:: Exercise aim ::
Because the lines must stay identical, write out the data without changing anything.

(Records from a data source)
•••

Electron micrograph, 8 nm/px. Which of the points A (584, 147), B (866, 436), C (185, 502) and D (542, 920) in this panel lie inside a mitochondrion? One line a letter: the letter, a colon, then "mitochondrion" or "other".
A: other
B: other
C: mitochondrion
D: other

•••

:: Answer section ::
Electron micrograph, 8 nm/px. Which of the points A (584, 147), B (866, 436), C (185, 502) and D (542, 920) in this panel lie inside a mitochondrion? One line a letter: the letter, a colon, then "mitochondrion" or "other".
A: other
B: other
C: mitochondrion
D: other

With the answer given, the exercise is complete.